> DESCRIPTION OF THE TASK: Copy every line of the data below word for word, keeping the original order and punctuation.

--- RECORDS SHOWN ---

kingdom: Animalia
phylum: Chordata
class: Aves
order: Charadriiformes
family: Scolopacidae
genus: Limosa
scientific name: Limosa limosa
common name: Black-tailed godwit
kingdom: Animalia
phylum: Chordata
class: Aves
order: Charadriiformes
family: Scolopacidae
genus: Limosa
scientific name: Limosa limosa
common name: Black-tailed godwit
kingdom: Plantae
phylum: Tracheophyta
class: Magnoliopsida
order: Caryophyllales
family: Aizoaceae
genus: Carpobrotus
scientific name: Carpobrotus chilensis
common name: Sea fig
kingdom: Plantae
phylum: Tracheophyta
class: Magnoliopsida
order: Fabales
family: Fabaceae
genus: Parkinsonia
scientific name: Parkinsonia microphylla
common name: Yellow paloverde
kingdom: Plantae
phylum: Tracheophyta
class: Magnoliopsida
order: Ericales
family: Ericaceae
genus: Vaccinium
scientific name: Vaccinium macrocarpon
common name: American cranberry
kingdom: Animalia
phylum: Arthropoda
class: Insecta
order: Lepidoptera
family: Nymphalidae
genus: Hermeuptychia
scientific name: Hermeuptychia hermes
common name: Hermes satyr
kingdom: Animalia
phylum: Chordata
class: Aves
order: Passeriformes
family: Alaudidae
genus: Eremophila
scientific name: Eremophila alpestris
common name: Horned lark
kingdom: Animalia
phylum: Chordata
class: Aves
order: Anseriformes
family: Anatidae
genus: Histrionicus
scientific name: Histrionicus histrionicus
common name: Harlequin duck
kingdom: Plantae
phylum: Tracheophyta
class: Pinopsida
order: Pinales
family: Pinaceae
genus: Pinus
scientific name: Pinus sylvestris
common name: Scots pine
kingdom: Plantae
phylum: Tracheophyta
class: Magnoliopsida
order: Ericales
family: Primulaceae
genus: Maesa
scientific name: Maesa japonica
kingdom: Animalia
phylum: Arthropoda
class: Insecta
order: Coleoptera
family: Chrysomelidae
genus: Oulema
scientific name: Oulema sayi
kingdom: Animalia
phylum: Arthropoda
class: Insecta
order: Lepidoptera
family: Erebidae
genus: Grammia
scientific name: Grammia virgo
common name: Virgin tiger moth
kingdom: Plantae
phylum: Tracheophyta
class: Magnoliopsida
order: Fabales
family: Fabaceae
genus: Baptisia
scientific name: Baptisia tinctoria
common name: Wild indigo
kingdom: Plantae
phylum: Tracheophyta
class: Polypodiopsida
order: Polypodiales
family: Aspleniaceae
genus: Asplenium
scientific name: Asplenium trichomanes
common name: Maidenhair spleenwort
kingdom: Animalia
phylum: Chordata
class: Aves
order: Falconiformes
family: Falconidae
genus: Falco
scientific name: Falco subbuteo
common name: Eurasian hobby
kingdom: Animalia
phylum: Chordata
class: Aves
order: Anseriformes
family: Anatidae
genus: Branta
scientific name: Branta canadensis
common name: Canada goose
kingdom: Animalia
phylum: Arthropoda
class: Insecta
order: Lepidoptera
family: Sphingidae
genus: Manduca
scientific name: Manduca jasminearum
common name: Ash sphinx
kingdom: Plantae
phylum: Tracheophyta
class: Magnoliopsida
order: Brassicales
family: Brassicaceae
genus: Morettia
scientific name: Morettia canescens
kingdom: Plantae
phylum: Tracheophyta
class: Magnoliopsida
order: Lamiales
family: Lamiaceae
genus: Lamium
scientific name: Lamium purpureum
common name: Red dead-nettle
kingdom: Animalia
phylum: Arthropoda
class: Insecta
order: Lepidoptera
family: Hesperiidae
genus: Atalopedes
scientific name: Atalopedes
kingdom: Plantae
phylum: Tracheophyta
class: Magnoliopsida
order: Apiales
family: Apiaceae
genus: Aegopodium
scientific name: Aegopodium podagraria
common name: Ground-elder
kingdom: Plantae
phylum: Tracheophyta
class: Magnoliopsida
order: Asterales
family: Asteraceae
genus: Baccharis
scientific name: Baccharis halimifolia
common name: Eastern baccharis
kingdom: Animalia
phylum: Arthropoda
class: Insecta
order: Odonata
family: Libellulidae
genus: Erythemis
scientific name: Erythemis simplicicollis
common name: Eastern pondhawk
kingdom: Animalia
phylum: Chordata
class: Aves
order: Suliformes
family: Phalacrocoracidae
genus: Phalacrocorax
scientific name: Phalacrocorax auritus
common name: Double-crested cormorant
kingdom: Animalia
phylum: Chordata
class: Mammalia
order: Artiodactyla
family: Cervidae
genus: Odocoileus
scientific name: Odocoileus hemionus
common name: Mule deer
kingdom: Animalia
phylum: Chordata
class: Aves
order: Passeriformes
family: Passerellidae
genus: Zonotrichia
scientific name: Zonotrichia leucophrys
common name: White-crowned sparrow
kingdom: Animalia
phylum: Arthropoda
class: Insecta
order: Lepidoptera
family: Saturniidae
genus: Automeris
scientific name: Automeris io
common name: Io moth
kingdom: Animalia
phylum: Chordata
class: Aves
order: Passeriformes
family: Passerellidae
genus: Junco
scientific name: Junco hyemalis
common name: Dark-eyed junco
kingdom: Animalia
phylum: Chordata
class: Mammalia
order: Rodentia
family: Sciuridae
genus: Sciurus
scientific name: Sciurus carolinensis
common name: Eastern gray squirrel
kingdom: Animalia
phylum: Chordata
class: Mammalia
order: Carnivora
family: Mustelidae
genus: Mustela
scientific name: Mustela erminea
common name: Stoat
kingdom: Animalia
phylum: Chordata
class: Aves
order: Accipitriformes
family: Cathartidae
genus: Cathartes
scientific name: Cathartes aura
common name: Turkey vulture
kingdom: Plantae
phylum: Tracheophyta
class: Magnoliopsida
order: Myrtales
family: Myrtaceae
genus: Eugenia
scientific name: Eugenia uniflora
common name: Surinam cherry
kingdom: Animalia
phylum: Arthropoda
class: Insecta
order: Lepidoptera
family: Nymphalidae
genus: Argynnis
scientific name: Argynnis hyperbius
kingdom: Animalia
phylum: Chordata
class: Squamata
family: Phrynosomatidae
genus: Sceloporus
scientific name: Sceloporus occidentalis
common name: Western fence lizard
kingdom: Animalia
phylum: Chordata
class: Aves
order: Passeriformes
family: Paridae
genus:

---

> SOLUTION FOR THIS TASK:
kingdom: Animalia
phylum: Chordata
class: Aves
order: Charadriiformes
family: Scolopacidae
genus: Limosa
scientific name: Limosa limosa
common name: Black-tailed godwit
kingdom: Animalia
phylum: Chordata
class: Aves
order: Charadriiformes
family: Scolopacidae
genus: Limosa
scientific name: Limosa limosa
common name: Black-tailed godwit
kingdom: Plantae
phylum: Tracheophyta
class: Magnoliopsida
order: Caryophyllales
family: Aizoaceae
genus: Carpobrotus
scientific name: Carpobrotus chilensis
common name: Sea fig
kingdom: Plantae
phylum: Tracheophyta
class: Magnoliopsida
order: Fabales
family: Fabaceae
genus: Parkinsonia
scientific name: Parkinsonia microphylla
common name: Yellow paloverde
kingdom: Plantae
phylum: Tracheophyta
class: Magnoliopsida
order: Ericales
family: Ericaceae
genus: Vaccinium
scientific name: Vaccinium macrocarpon
common name: American cranberry
kingdom: Animalia
phylum: Arthropoda
class: Insecta
order: Lepidoptera
family: Nymphalidae
genus: Hermeuptychia
scientific name: Hermeuptychia hermes
common name: Hermes satyr
kingdom: Animalia
phylum: Chordata
class: Aves
order: Passeriformes
family: Alaudidae
genus: Eremophila
scientific name: Eremophila alpestris
common name: Horned lark
kingdom: Animalia
phylum: Chordata
class: Aves
order: Anseriformes
family: Anatidae
genus: Histrionicus
scientific name: Histrionicus histrionicus
common name: Harlequin duck
kingdom: Plantae
phylum: Tracheophyta
class: Pinopsida
order: Pinales
family: Pinaceae
genus: Pinus
scientific name: Pinus sylvestris
common name: Scots pine
kingdom: Plantae
phylum: Tracheophyta
class: Magnoliopsida
order: Ericales
family: Primulaceae
genus: Maesa
scientific name: Maesa japonica
kingdom: Animalia
phylum: Arthropoda
class: Insecta
order: Coleoptera
family: Chrysomelidae
genus: Oulema
scientific name: Oulema sayi
kingdom: Animalia
phylum: Arthropoda
class: Insecta
order: Lepidoptera
family: Erebidae
genus: Grammia
scientific name: Grammia virgo
common name: Virgin tiger moth
kingdom: Plantae
phylum: Tracheophyta
class: Magnoliopsida
order: Fabales
family: Fabaceae
genus: Baptisia
scientific name: Baptisia tinctoria
common name: Wild indigo
kingdom: Plantae
phylum: Tracheophyta
class: Polypodiopsida
order: Polypodiales
family: Aspleniaceae
genus: Asplenium
scientific name: Asplenium trichomanes
common name: Maidenhair spleenwort
kingdom: Animalia
phylum: Chordata
class: Aves
order: Falconiformes
family: Falconidae
genus: Falco
scientific name: Falco subbuteo
common name: Eurasian hobby
kingdom: Animalia
phylum: Chordata
class: Aves
order: Anseriformes
family: Anatidae
genus: Branta
scientific name: Branta canadensis
common name: Canada goose
kingdom: Animalia
phylum: Arthropoda
class: Insecta
order: Lepidoptera
family: Sphingidae
genus: Manduca
scientific name: Manduca jasminearum
common name: Ash sphinx
kingdom: Plantae
phylum: Tracheophyta
class: Magnoliopsida
order: Brassicales
family: Brassicaceae
genus: Morettia
scientific name: Morettia canescens
kingdom: Plantae
phylum: Tracheophyta
class: Magnoliopsida
order: Lamiales
family: Lamiaceae
genus: Lamium
scientific name: Lamium purpureum
common name: Red dead-nettle
kingdom: Animalia
phylum: Arthropoda
class: Insecta
order: Lepidoptera
family: Hesperiidae
genus: Atalopedes
scientific name: Atalopedes
kingdom: Plantae
phylum: Tracheophyta
class: Magnoliopsida
order: Apiales
family: Apiaceae
genus: Aegopodium
scientific name: Aegopodium podagraria
common name: Ground-elder
kingdom: Plantae
phylum: Tracheophyta
class: Magnoliopsida
order: Asterales
family: Asteraceae
genus: Baccharis
scientific name: Baccharis halimifolia
common name: Eastern baccharis
kingdom: Animalia
phylum: Arthropoda
class: Insecta
order: Odonata
family: Libellulidae
genus: Erythemis
scientific name: Erythemis simplicicollis
common name: Eastern pondhawk
kingdom: Animalia
phylum: Chordata
class: Aves
order: Suliformes
family: Phalacrocoracidae
genus: Phalacrocorax
scientific name: Phalacrocorax auritus
common name: Double-crested cormorant
kingdom: Animalia
phylum: Chordata
class: Mammalia
order: Artiodactyla
family: Cervidae
genus: Odocoileus
scientific name: Odocoileus hemionus
common name: Mule deer
kingdom: Animalia
phylum: Chordata
class: Aves
order: Passeriformes
family: Passerellidae
genus: Zonotrichia
scientific name: Zonotrichia leucophrys
common name: White-crowned sparrow
kingdom: Animalia
phylum: Arthropoda
class: Insecta
order: Lepidoptera
family: Saturniidae
genus: Automeris
scientific name: Automeris io
common name: Io moth
kingdom: Animalia
phylum: Chordata
class: Aves
order: Passeriformes
family: Passerellidae
genus: Junco
scientific name: Junco hyemalis
common name: Dark-eyed junco
kingdom: Animalia
phylum: Chordata
class: Mammalia
order: Rodentia
family: Sciuridae
genus: Sciurus
scientific name: Sciurus carolinensis
common name: Eastern gray squirrel
kingdom: Animalia
phylum: Chordata
class: Mammalia
order: Carnivora
family: Mustelidae
genus: Mustela
scientific name: Mustela erminea
common name: Stoat
kingdom: Animalia
phylum: Chordata
class: Aves
order: Accipitriformes
family: Cathartidae
genus: Cathartes
scientific name: Cathartes aura
common name: Turkey vulture
kingdom: Plantae
phylum: Tracheophyta
class: Magnoliopsida
order: Myrtales
family: Myrtaceae
genus: Eugenia
scientific name: Eugenia uniflora
common name: Surinam cherry
kingdom: Animalia
phylum: Arthropoda
class: Insecta
order: Lepidoptera
family: Nymphalidae
genus: Argynnis
scientific name: Argynnis hyperbius
kingdom: Animalia
phylum: Chordata
class: Squamata
family: Phrynosomatidae
genus: Sceloporus
scientific name: Sceloporus occidentalis
common name: Western fence lizard
kingdom: Animalia
phylum: Chordata
class: Aves
order: Passeriformes
family: Paridae
genus:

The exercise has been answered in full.